* YOUR GOAL *
Rewrite every line of the records below, putting "division" wherever "phylum" appears and leaving all other text unchanged.

* LISTED RECORDS *
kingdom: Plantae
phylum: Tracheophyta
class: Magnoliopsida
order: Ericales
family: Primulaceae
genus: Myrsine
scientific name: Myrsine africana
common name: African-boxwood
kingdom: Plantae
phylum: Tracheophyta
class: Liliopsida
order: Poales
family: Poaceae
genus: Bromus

* RESULT BELOW *
kingdom: Plantae
division: Tracheophyta
class: Magnoliopsida
order: Ericales
family: Primulaceae
genus: Myrsine
scientific name: Myrsine africana
common name: African-boxwood
kingdom: Plantae
division: Tracheophyta
class: Liliopsida
order: Poales
family: Poaceae
genus: Bromus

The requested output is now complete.